Were those pitches intentional, borne of frustration? Given Curtiss’ struggles, that’s a strong possibility. The right-hander is coming off the finest season of his short career, during which he issued three walks all year. It’s reasonable to think that walking two guys in the span of four hitters during his first-ever playoff appearance, followed by a back-breaking homer, might have jumbled his emotions at least a little bit.
It’s also reasonable to think that Torres might have taken it precisely that way.
On the broadcast, Martinez did not hide his feelings, calling the steal “a terrible mistake” and intoning the maxim about “respect the opposition because you expect them to respect you.”
For that notion to hold water, Torres’ motivation would have to fall under one of the first two headings above.
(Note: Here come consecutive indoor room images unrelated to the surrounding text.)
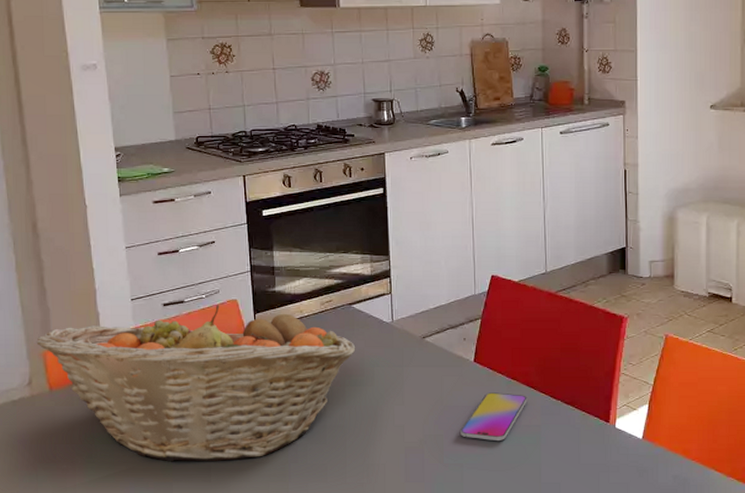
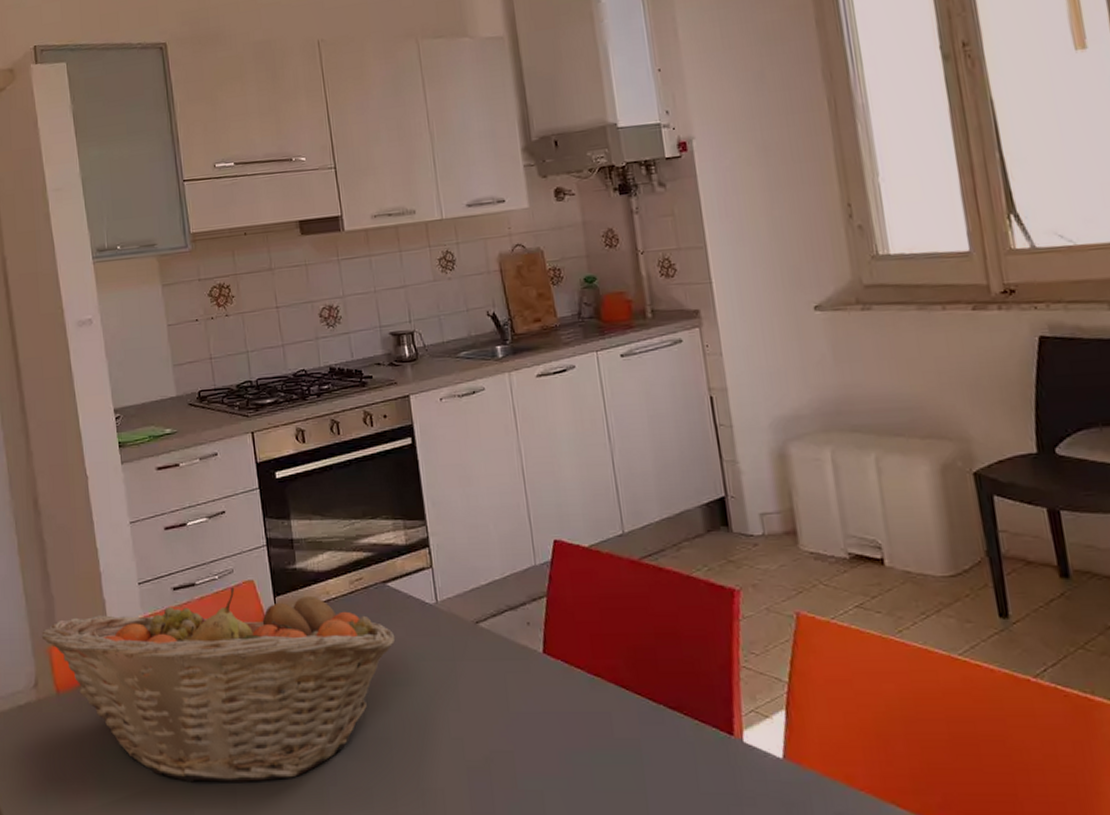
smartphone: present [460,392,527,442] -> none [535,694,619,761]

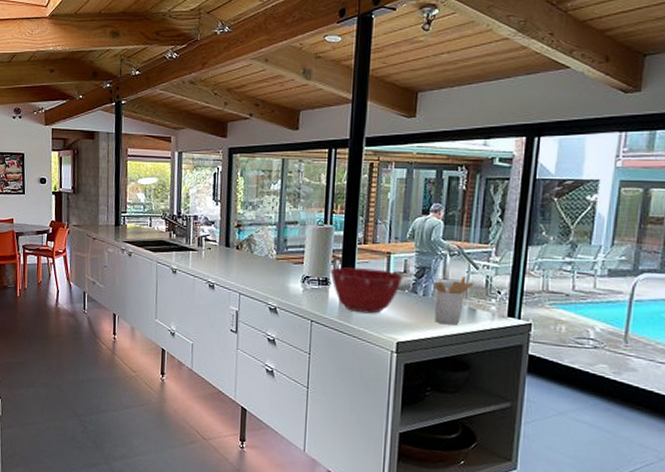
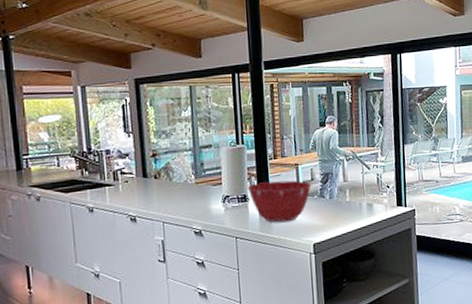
utensil holder: present [433,275,474,325] -> none [337,176,369,222]

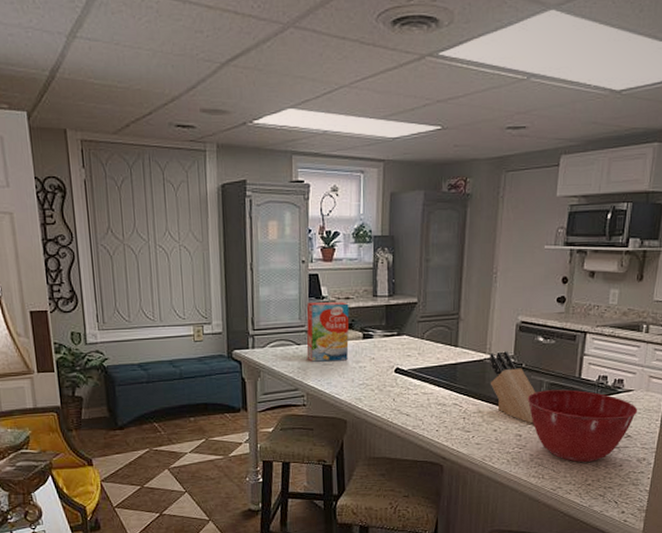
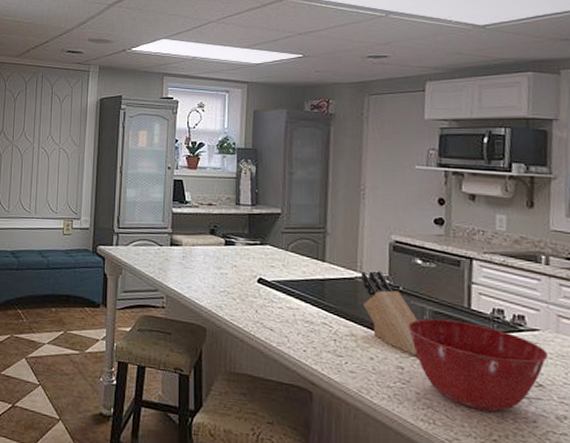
cereal box: present [306,302,350,362] -> none [168,206,212,266]

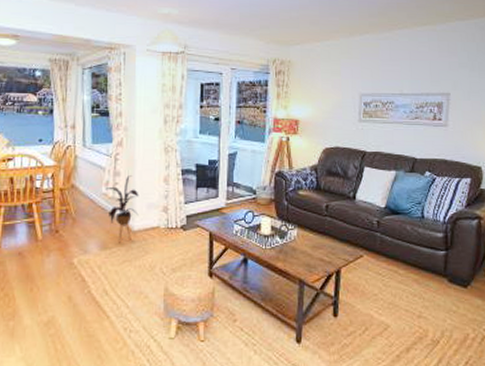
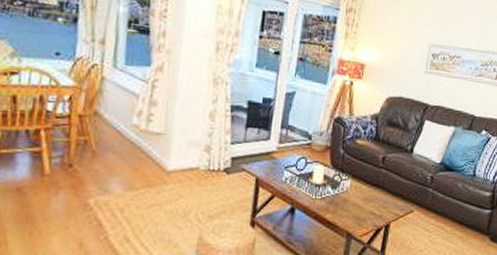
house plant: present [105,175,139,243] -> none [137,106,178,184]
If what he did was actually a response to those inside pitches, however, the idea of respect is muted. Martinez, one of baseball’s prime intimidators during his Hall of Fame career, understands this as well as anybody, though he speaks from the perspective of someone who dished out far more in this regard than he took.
Should Torres ever decide to talk about why he did what he did, then perhaps we’ll know more. Until that point, it’s mainly a matter of waiting to see if the Rays respond, and how.